BACKUP_DIR="/backup"
DATE=$(date +%Y-%m-%d)
LOG_FILE="/var/log/backup.log"

log() {
    echo "[$(date '+%Y-%m-%d %H:%M:%S')] $1" | tee -a "$LOG_FILE"
}

log "Starting backup..."

# Create dated directory
mkdir -p "$BACKUP_DIR/$DATE"

# Backup Docker volumes
log "Backing up Docker volumes..."
for volume in nextcloud_data vaultwarden_data; do
    docker run --rm \
        -v "$volume":/source:ro \
        -v "$BACKUP_DIR/$DATE":/backup \
        alpine tar czf "/backup/${volume}.tar.gz" -C /source .
    log "  - $volume done"
done

# Backup PostgreSQL
log "Backing up PostgreSQL..."
docker exec postgres pg_dumpall -U postgres | gzip > "$BACKUP_DIR/$DATE/postgres.sql.gz"

# Backup config files
log "Backing up configs..."
tar czf "$BACKUP_DIR/$DATE/configs.tar.gz" /opt/docker-compose/

# Sync to off-site
log "Syncing to off-site storage..."
export RESTIC_PASSWORD_FILE="/root/.restic-password"
restic -r b2:my-bucket:homelab backup "$BACKUP_DIR/$DATE" --tag "$DATE"

# Cleanup old local backups (keep 7 days)
log "Cleaning up old backups..."
find "$BACKUP_DIR" -maxdepth 1 -type d -mtime +7 -exec rm -rf {} \;

# Cleanup old restic snapshots (keep 30 days)
restic -r b2:my-bucket:homelab forget --keep-daily 7 --keep-weekly 4 --keep-monthly 3 --prune

log "Backup complete!"

Make it executable and add it to cron:

chmod +x /root/full-backup.sh

# Edit crontab
crontab -e

# Add this line (runs at 3 AM daily)
0 3 * * * /root/full-backup.sh 2>&1 | tee -a /var/log/backup.log

Testing Your Backups

A backup you've never tested is not a backup.

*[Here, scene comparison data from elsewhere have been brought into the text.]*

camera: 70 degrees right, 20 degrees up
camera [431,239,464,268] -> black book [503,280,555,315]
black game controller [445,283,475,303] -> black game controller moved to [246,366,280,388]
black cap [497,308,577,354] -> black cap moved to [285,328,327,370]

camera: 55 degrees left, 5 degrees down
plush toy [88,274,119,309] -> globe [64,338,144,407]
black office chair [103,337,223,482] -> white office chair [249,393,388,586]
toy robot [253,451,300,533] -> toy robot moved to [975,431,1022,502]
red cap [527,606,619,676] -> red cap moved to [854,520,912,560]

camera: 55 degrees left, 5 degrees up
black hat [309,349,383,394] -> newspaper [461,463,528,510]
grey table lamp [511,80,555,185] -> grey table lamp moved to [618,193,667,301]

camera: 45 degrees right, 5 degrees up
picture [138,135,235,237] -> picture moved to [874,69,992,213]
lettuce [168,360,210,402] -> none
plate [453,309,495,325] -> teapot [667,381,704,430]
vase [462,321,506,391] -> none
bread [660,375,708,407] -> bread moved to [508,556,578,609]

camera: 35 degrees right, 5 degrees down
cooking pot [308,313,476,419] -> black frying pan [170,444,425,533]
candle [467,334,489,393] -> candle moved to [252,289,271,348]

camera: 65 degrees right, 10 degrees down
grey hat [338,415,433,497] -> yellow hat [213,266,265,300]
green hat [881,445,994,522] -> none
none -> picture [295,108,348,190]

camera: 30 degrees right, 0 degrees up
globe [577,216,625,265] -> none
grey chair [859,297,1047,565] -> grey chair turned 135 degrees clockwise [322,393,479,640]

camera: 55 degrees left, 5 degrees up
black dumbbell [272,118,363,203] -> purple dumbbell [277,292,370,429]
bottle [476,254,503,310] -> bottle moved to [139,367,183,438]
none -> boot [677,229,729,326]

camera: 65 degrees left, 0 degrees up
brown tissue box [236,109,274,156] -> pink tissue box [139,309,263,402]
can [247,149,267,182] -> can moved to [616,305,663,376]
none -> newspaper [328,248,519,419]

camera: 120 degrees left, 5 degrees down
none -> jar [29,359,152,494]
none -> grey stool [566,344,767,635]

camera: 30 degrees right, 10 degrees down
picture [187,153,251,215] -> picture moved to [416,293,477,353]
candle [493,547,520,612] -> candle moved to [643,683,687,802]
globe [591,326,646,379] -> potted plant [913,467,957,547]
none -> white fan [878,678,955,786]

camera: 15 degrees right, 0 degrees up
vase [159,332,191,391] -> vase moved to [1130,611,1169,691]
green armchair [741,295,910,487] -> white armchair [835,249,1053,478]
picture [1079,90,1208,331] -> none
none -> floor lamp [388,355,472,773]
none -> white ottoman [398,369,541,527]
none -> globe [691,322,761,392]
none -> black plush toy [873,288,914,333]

It's just hope.

At least once a month, try restoring something. Spin up a test container, load a database dump, extract a volume backup. Make sure the data is actually there and actually works.

Here's how to restore a volume backup:

# Create a new volume
docker volume create test_restore

# Extract the backup into it
docker run --rm \
  -v test_restore:/target \
  -v /backup/2024-01-15:/backup:ro \
  alpine tar xzf /backup/nextcloud_data.tar.gz -C /target

# Verify the data
docker run --rm -v test_restore:/data alpine ls -la /data

Quick Checklist

Before you close this tab, here's your action list:

  • Identify what data you actually care about
  • Set up local backups for volumes and databases
  • Pick an off-site solution and configure it
  • Automate everything with cron
  • Test a restore at least once
  • Put "test backups" on your calendar for next month

Wrapping Up

Backups aren't glamorous. Nobody shows off their backup scripts on Reddit. But when disaster strikes - and eventually it will - you'll be really glad you spent a few hours setting this up.

Start simple. A basic script running nightly is infinitely better than a perfect solution you never implement. You can always improve it later.

Now go back up your stuff. Future you will thank present you.